"I am not able to run but I am able to write."
Translation:Níl mé ábalta rith ach táim ábalta scríobh.
Perhaps another possible alternative would be "Nílim in ann rith ach táim in ann scríobh"? I would be inclined to avoid overusing 'ábalta'.
Is it alright to contract one of the contractible words and not the other in the same sentence?
If by “contractible words” you‘d meant analytic forms vs. synthetic forms, then yes, it would be akin to combining “I’m not” with “I am” in an English sentence. If you’d meant something like m‘athair vs. mo athair, then no, the contracted form should always be used.
No, I mean nilim/nil me as one, and taim/ta me as the other. So I can use taim and nil me in the same sentence?
Why is the "Ní féidir liom..." version not allowed as another valid choice. Surely it means the same thing?
What "ní féidir liom..." version? If you got this sentence in a "Mark all correct" exercise, other people don't get the same sentences, and most people seeing your question will only have encountered this exercise as a regular translation exercise.
Ní féidir liom means "I can't" in the sense of "it's not possible for me to", rather than "I'm not physically capable", so it's not really the right choice for this exercise.
>>If you got this sentence in a "Mark all correct" exercise...
Yes, I did.
>>Ní féidir liom means "I can't" in the sense of "it's not possible for me to", rather than "I'm not physically capable", so it's not really the right choice for this exercise.
Well, a few lessons further on, I've just had a "Tap the word pairs" where "féidir” was paired with "able" —so, a bit inconsistent.
Yes, Irish and English are two different languages, and you can't simply do word for word substitutions in many cases. That's not inconsistency, it's simply a reflection of the fact that translation between languages is not an exact science (otherwise we would have had machine translation a long time ago).
In English, "I can't" and "I'm not able to" are often interchangeable, so "I can't help you right now" and "I'm not able to help you right now" could both be translated as Ní féidir liom cabhrú anois díreach, but "I can't run" usually means "I'm not physically capable of running", and Ní féidir liom rith doesn't have that meaning. If Duolingo was only teaching you one of is féidir le, in ann and ábalta then you could simplify the exercises down to always use that one version, but you would lose out on the different shades of meaning that are involved.

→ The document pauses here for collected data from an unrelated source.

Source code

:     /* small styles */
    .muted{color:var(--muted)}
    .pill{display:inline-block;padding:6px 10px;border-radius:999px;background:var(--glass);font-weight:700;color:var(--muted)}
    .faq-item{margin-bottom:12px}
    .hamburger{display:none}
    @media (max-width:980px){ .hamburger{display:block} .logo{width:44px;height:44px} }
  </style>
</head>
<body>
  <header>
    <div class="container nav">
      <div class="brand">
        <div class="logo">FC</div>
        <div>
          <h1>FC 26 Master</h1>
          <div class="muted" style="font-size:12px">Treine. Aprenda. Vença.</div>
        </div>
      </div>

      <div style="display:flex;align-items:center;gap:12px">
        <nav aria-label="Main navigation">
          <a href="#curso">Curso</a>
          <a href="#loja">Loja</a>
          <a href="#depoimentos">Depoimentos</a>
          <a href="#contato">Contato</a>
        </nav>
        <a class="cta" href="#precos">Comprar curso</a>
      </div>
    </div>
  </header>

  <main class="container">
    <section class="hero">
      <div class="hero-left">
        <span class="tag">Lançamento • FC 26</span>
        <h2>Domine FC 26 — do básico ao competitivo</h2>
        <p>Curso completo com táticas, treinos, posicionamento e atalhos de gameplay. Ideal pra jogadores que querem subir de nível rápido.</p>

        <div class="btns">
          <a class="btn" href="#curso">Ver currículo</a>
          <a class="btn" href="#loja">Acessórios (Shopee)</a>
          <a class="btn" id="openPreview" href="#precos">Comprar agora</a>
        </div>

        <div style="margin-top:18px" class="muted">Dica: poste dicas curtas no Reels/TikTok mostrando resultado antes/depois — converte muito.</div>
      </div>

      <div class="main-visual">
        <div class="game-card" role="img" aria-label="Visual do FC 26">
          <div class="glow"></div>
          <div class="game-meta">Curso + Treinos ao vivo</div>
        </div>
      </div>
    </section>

For example, Obama's 2008 slogan "Yes We Can" is translated as Is Féidir Linn. Even in English, you could say that "Yes We Can" means the same thing as "we are able to", but it's immediately clear that you can't just swap one for the other, and Is Féidir Linn is a much more effective translation of the translation than Táimid in ann or Táimid ábalta.
I'm confused here because in this particular sentence, surely it's the same? It says "I can't run" which implies I'm not physically able to run rather than" I can't run right now. Yet it uses "ábalta" as the answer in both parts of this sentence
I don't understand your confusion. If you interpret "I can't write" as "I'm not capable of writing" (whether that's because your writing hand is in a cast, or because you never learned how to write), then Níl mé ábalta scríobh is a better translation.
The simplest interpretation of "I can't run but I can write" is best translated with Níl mé ábalta. But in other contexts, particularly aspirational ones, like "I can have ice-cream for dessert!", Is féidir liom is a more appropriate translation.